Rail privatisation saw the break-up of British Rail into a multitude of companies: infrastructure providers, train operators, rolling stock companies, consultants. The principle of separation of track from train to encourage competition was enshrined in the UK in the Railways Act 1993, although this is a principle subsequently adopted and fleshed out within European legislation. Having created this separation, each company – having its own commercial interests – is then brought back together through a mix of contracts, licensing and regulation.

In theory, this should work. Indeed, it has kept the railway going for more than 25 years, to varying degrees of success. The structure drives particular behaviours including management in accordance with the contract and, rightly, prioritising a company’s own commercial interests. To the public, this sometimes looks like the industry having an argument with itself – for example, train operators may blame Network Rail on social media for delays and cancellations. To the ordinary passenger, this should not matter: if their service home from work does not run on time, it is time with their family being sacrificed and it should not matter who is “actually” at fault. It is “the railway’s” fault. Disputes between Network Rail and train operators over the intricacies of delay attribution and “Schedule 8” do not matter when a social engagement or putting the kids to bed is missed.

It is a difficult dilemma to solve and perhaps one where Keith Williams is ideally placed to comment as Chairman of the John Lewis “Partnership”. How do you reconcile a “one industry” approach on the one hand with private commercial enterprise and innovation on the other? How do you incentivise the right behaviours across the whole industry? How do you ensure the industry – and particular individuals – are held accountable? This is clearly a driving factor in the Williams-Shapps Plan, with simplification and the alignment of incentives being core principles.

What next?

Like a much-extended dramatic pause as the latest evictee from a reality television show such as the Great British Bake Off is about to be announced, the industry has been waiting for the outcome of the Williams Review for some time. The General Election, Brexit, cabinet reshuffle, Covid-19 and waiting for the “right” political moment has all led to its delay. It looks like franchising in its current form is the latest to be voted out.

A number of issues have been flagged in the Review as needing to be addressed. Reform of the fares system appears to be a priority: not only making it easier to understand – both for the industry and passengers alike – but also more obviously offering better value for money.
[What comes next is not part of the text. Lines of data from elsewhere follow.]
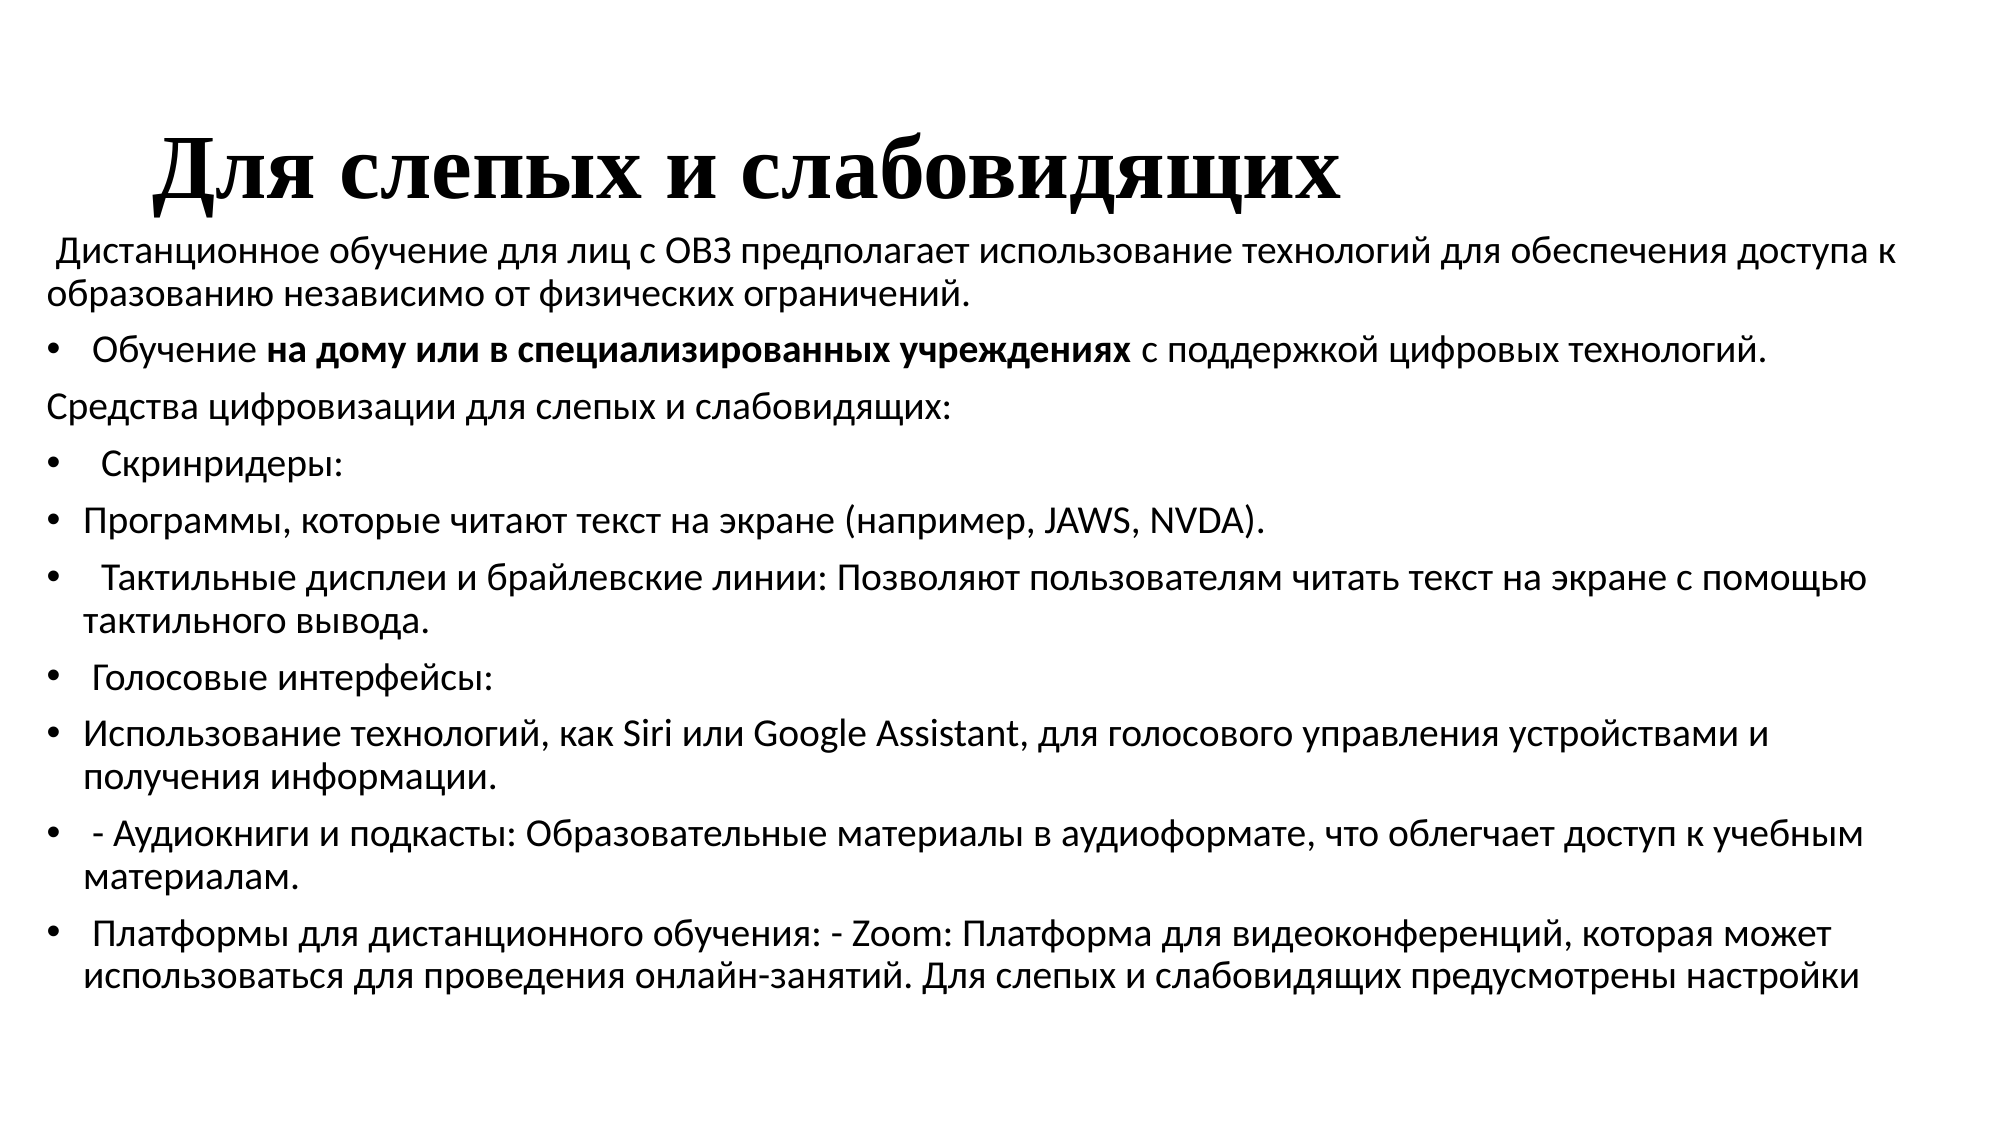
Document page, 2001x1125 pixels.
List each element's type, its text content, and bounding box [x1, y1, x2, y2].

list Дистанционное обучение для лиц с ОВЗ предполагает использование технологий для обеспечения доступа к образованию независимо от физических ограничений. Обучение на дому или в специализированных учреждениях с поддержкой цифровых технологий. Средства цифровизации для слепых и слабовидящих: Скринридеры: Программы, которые читают текст на экране (например, JAWS, NVDA). Тактильные дисплеи и брайлевские линии: Позволяют пользователям читать текст на экране с помощью тактильного вывода. Голосовые интерфейсы: Использование технологий, как Siri или Google Assistant, для голосового управления устройствами и получения информации. - Аудиокниги и подкасты: Образовательные материалы в аудиоформате, что облегчает доступ к учебным материалам. Платформы для дистанционного обучения: - Zoom: Платформа для видеоконференций, которая может использоваться для проведения онлайн-занятий. Для слепых и слабовидящих предусмотрены настройки [31, 221, 1955, 1014]
title Для слепых и слабовидящих [137, 59, 1863, 221]
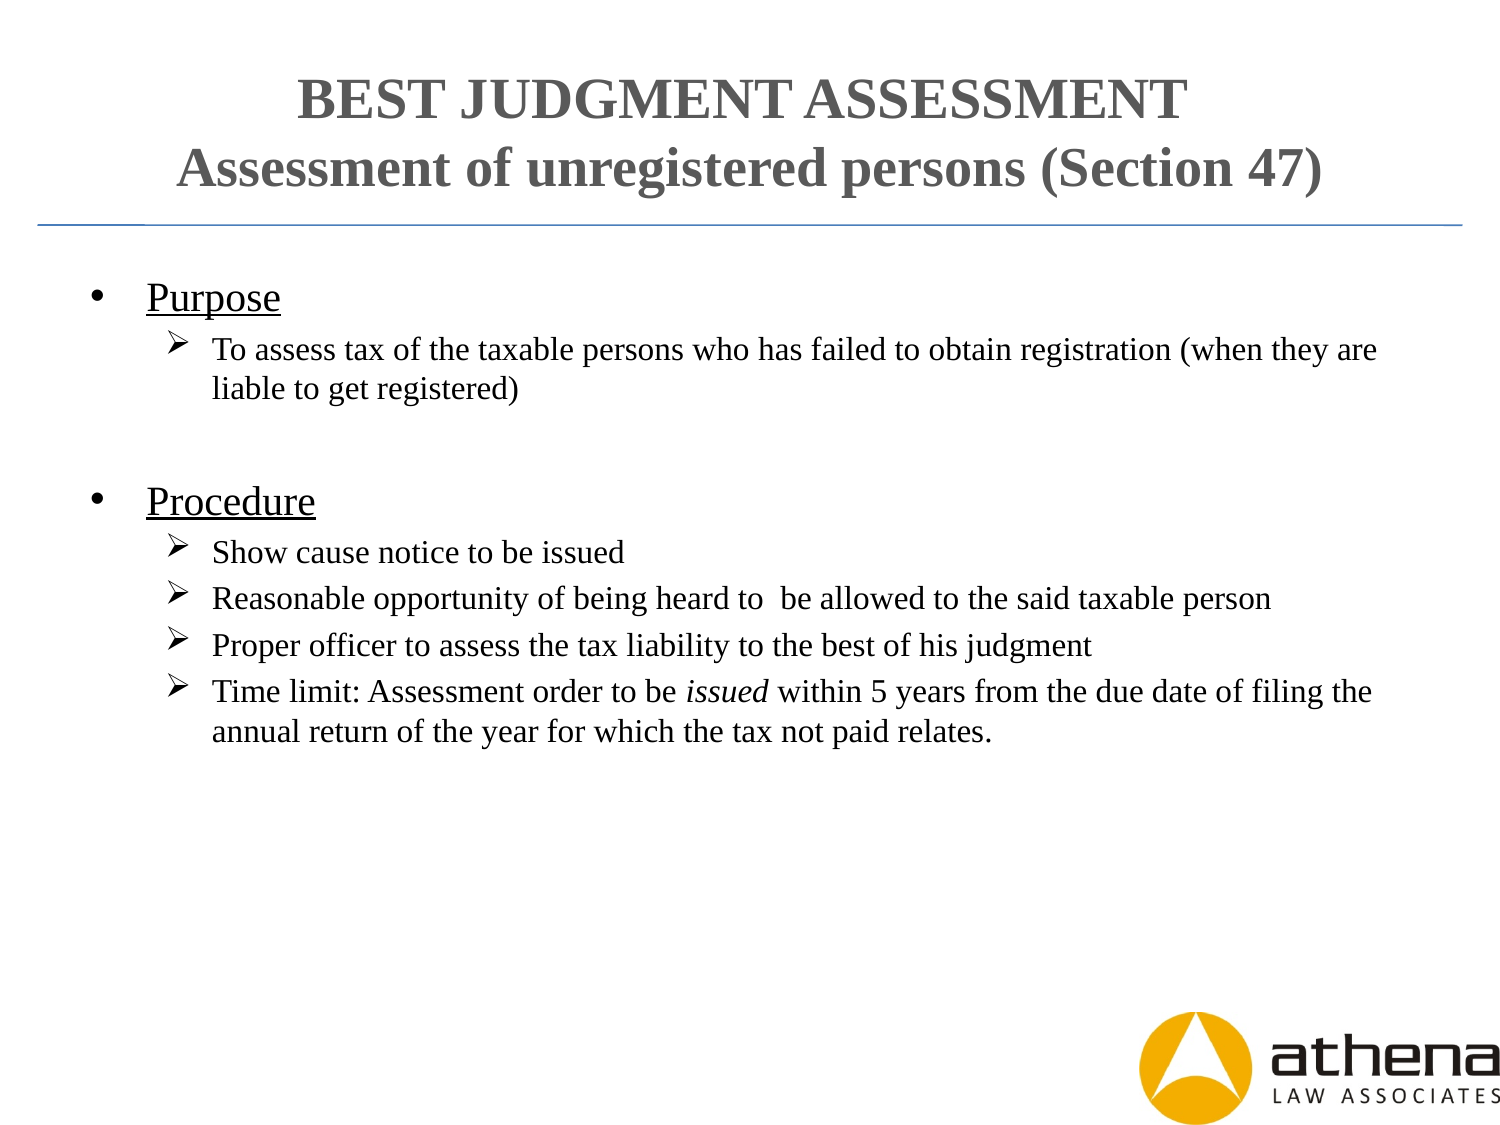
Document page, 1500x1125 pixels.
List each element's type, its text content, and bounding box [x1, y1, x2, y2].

picture [1139, 1012, 1500, 1125]
list Purpose To assess tax of the taxable persons who has failed to obtain registration (when they are liable to get registered) Procedure Show cause notice to be issued Reasonable opportunity of being heard to be allowed to the said taxable person Proper officer to assess the tax liability to the best of his judgment Time limit: Assessment order to be issued within 5 years from the due date of filing the annual return of the year for which the tax not paid relates. [75, 262, 1425, 1005]
title BEST JUDGMENT ASSESSMENT Assessment of unregistered persons (Section 47) [75, 24, 1425, 233]
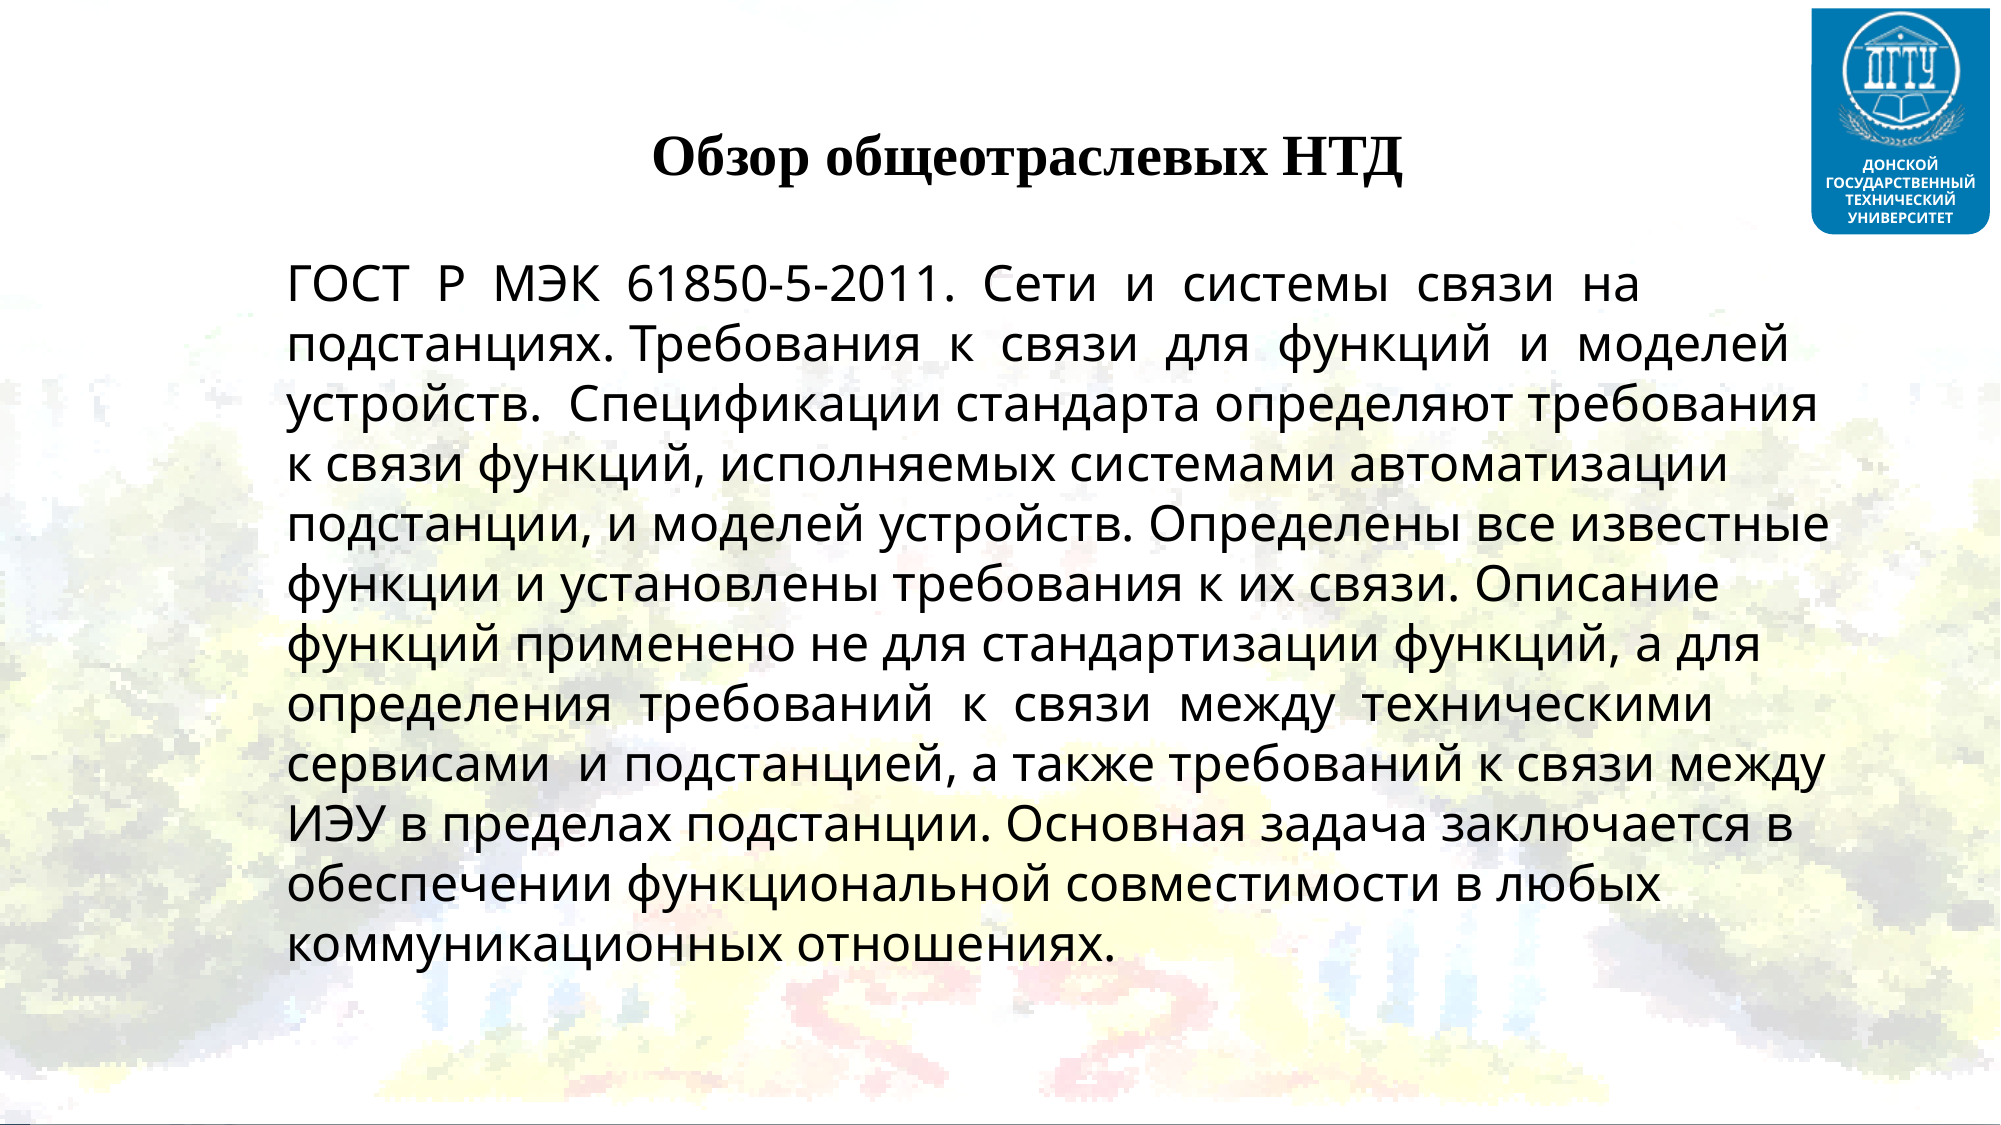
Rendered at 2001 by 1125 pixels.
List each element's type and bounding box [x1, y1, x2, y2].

text_box [1801, 8, 2000, 236]
picture [0, 0, 2000, 1125]
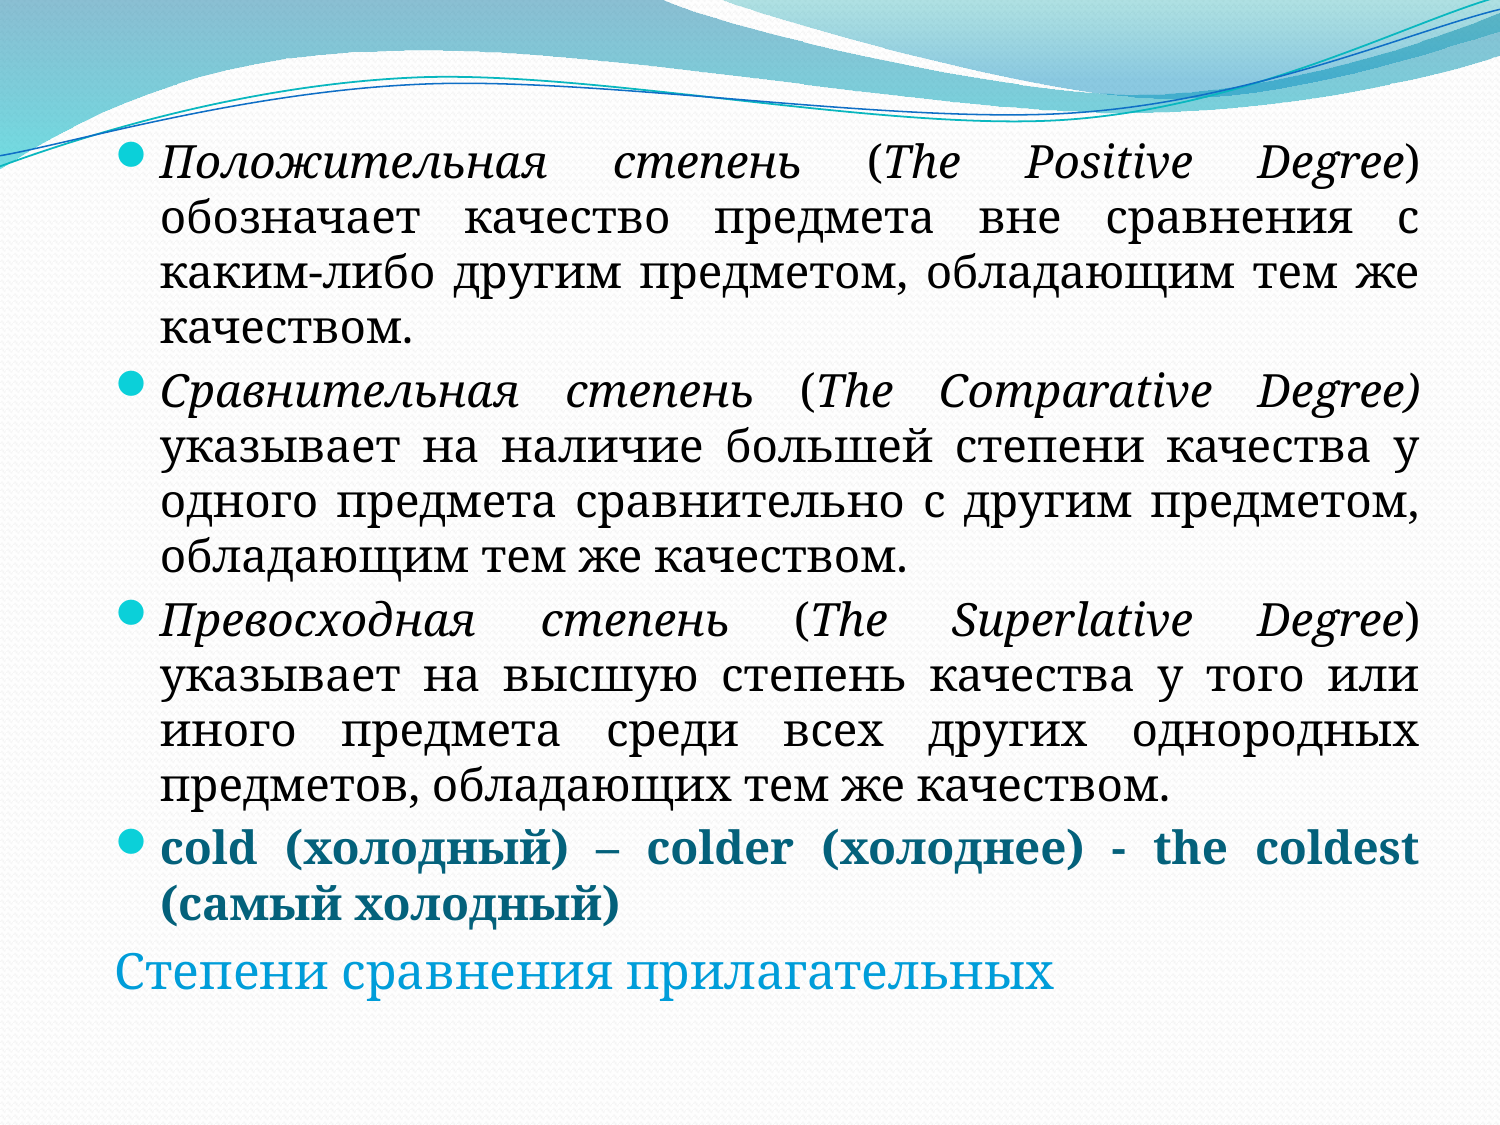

Making sure decisions are made closer to where they have impact is also a key factor for the future, with greater influence at a local level in the decisions made. At the same time as bringing operations closer to the people, a need has been identified to bring the industry closer together at the very top: offering a “guiding mind” in the form of GBR.

Combined with this, it has been evident for some time that the current franchising proposition simply does not work. Too much risk has been expected to be taken on by the private sector. The pandemic changed that. Instead of expanding the market for franchises –a recommendation of a previous rail review – the market has instead become smaller, the level of risk and high profile failures no doubt contributing. Previous competitions have seen just two or three bidders; indeed one competition saw all other bidders excluded except the winner. This clearly needs to change and the one of the outcomes of the Williams-Shapps Plan is to expand the market.

So with all of these good ideas now out there, what needs to be done to implement the Review’s vision? The DfT will establish a "Rail Transformation Programme" to deliver on the Review, as well as an advisory group chaired by Keith Williams. Andrew Haines of Network Rail has been tasked with developing plans for interim arrangements. Meanwhile, many of the commitments made in the Plan will clearly require legislation, and will take time to implement.

In a few weeks' time, after the dust has settled, we will offer our detailed thoughts about what the next steps might be and what you should be thinking about.